Wallets we had as Christmas
presents emptied out loose talk.
We took in the salty air
brought it home with us
then slept under the stars
felt our footprints in
the sand being washed away.
THE WIND OUTSIDE
There’s a wind outside
blowing branches with its tongue.
I sit here in wait
until the coffin comes then I
can put it away.
I’ll throw in what the wind
kept, empty my head
by throwing it all away.
For years the wind has blown
everything we’ve said
maybe we will share a word
when he’s dead.
A CUP OF TEA
I hear his shoes on the tarmac
a wooden leg thud. His head
horse hung, hair swept of youth
he feeds me his summer smile.
We sit listening to the boiling
kettle. My tongue asks a question
and he wakes from standby.
We fill the room with syllable,
a wood with lumberjacks
breaking away the darkness.
Filling our thoughts for tomorrow
and what we leave in here
may never grow again.
She wore Monday’s shoes on a weekend
brought tea to her parishioners
spoke to grave stones on leaving
their names fluttering into her footsteps.
On fete days her voice brought out the wind
in the trees, made the birds sing a song.
In her pocket stood the bible and her hands
picked out the passages her heart needed.
She said ‘Hello’ at night then laid her hair
on his pillow. Kept a shirt he had worn
under the quilt heard his breath in her dreams
and she engraved his name in the headboard.
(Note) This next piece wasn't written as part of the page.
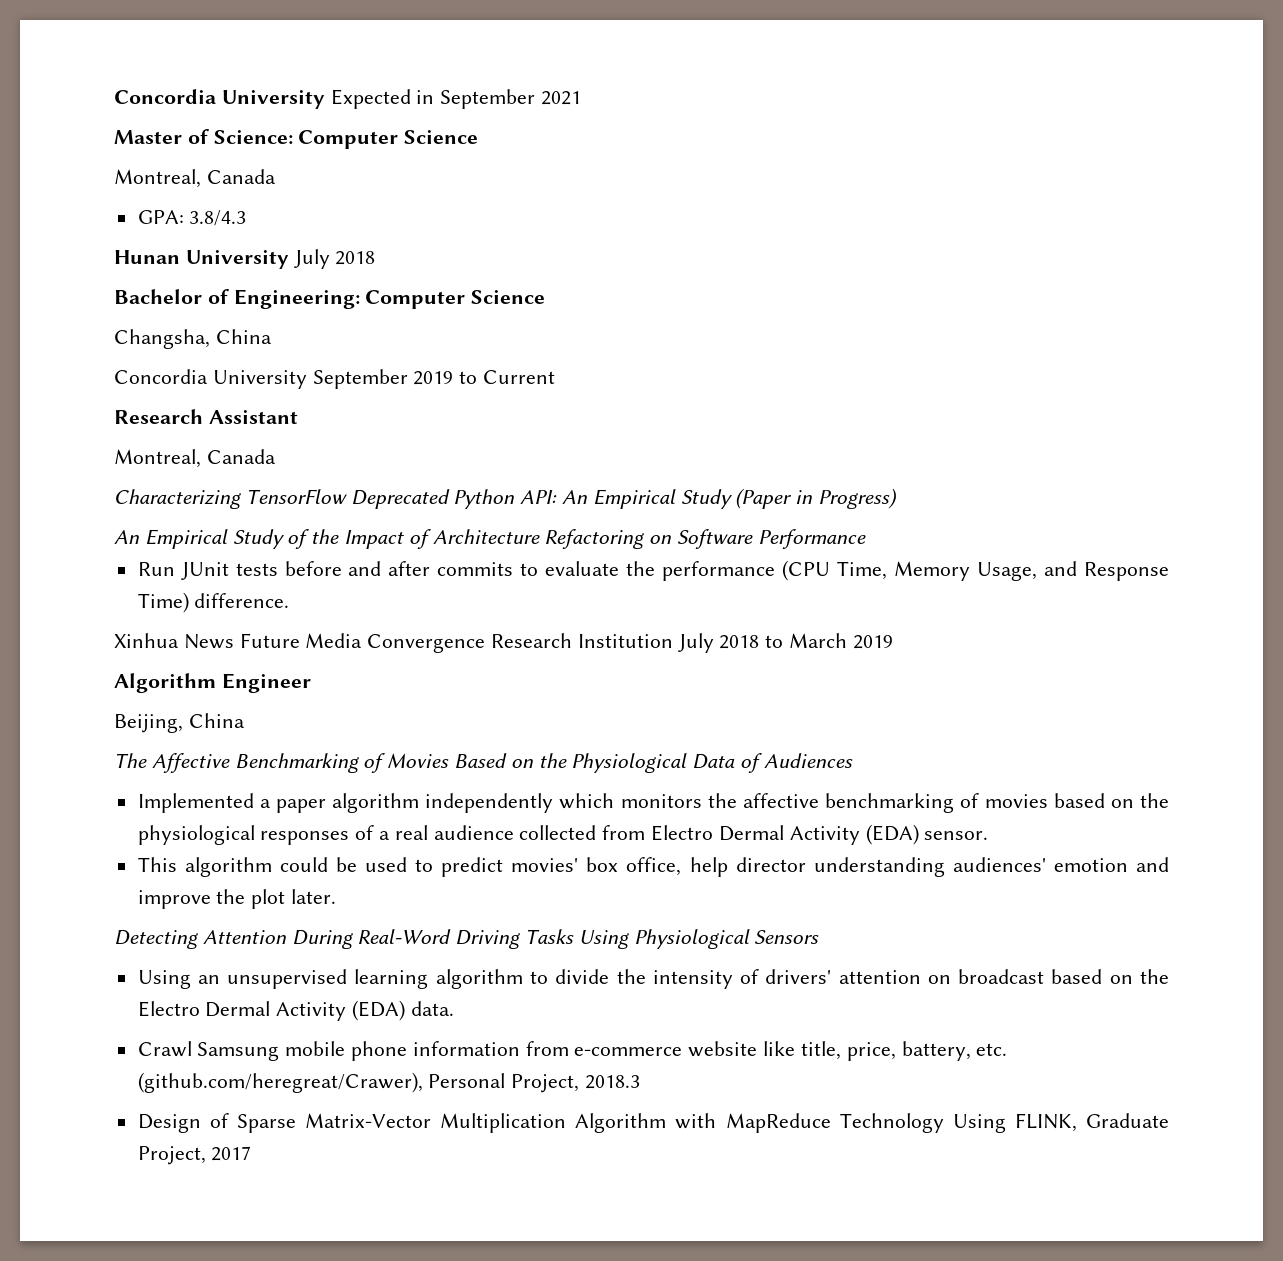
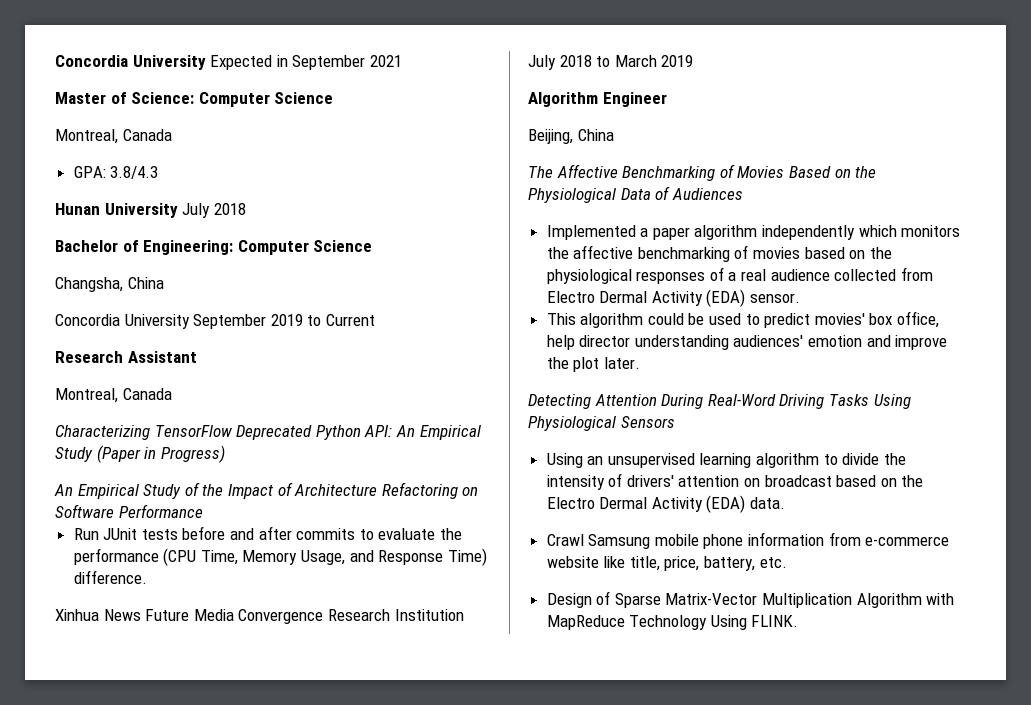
[137,1072,641,1093] (github.com/heregreat/Crawer), Personal Project, 2018.3 -> (787, 562) none
[1014,1113,1169,1132] [137,1146,252,1165] FLINK, Graduate Project, 2017 -> [751,615,799,627] FLINK.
THE NEIGHBOUR BEHIND THE TREE
He walked with a carrying a bag
of spuds lean. He had a beard then
lost it, but grew it again last summer.
He never said much gazed at you
with detective eyes. Sometimes he
wore a hat though in rain he left
it in the house. His feet too small
for his garden he smoked in the car
created fog taken from the hills.
I knew his name but never used it.
So I waited for him to move first then I
scurried past hoping he never saw me.
THE ICE CREAM VAN DAYS
When the ice cream van came
we ran out of the house in shorts.
His engine throbbed woke up
the street. We held small coins
passed them to him through
a gap in his van. He leaned out
to check prices his hair balancing
on his skull. Cones stood upside down
reached for the ceiling. Parents smoked
in the queue. A slosh machine
gave colours school didn’t show us.
Our hands eager to hold, tongues
longed to lick. Lips rubbed against
each other. Neighbours used their
mouths to talk. We sat on walls
with frozen gums, felt a part of something
smiled at people twice our age.
MR NOWHERE MAN
He wore a cigarette in his mouth
had fish lips in the pub, rolled
notes in the toilet.
His jeans were long, made his
legs look short. He never closed
his top button on his shirt.
Some said he slept with his
feet dangling out the window.
Crates of beer sat in corners
of his shed. He worked many
hours during the week but
none on the weekend.
His wife threw him out when he
told her he hadn’t cheated.
She knew his tongue mixed up
words to please his brain.
In winter he had a coat that
stayed on a door hook.
In summer he sat on pub benches
infused his body with cider
grew apples in his dreams.
A STREET WE PLAYED IN
There was a street we played in
ran up and down it to wake it up.
Neighbours looked through netting
watched our bones grow.
The ball bounced into gardens
we tapped latches, pushed wooden
frames, jumped locked gates.
Ran away from snappy dogs
ignored shouting grannies
or hid from frowning grandfathers.
Nodded to friends parents. We ate
bananas in summer, pot noodles
in winter. Our tongues filled our
mouths, licked the sky. Shouted
words that fell down neighbours
chimney pots. Sometimes in autumn
we would collect conkers keep
them in our pockets to help us grow.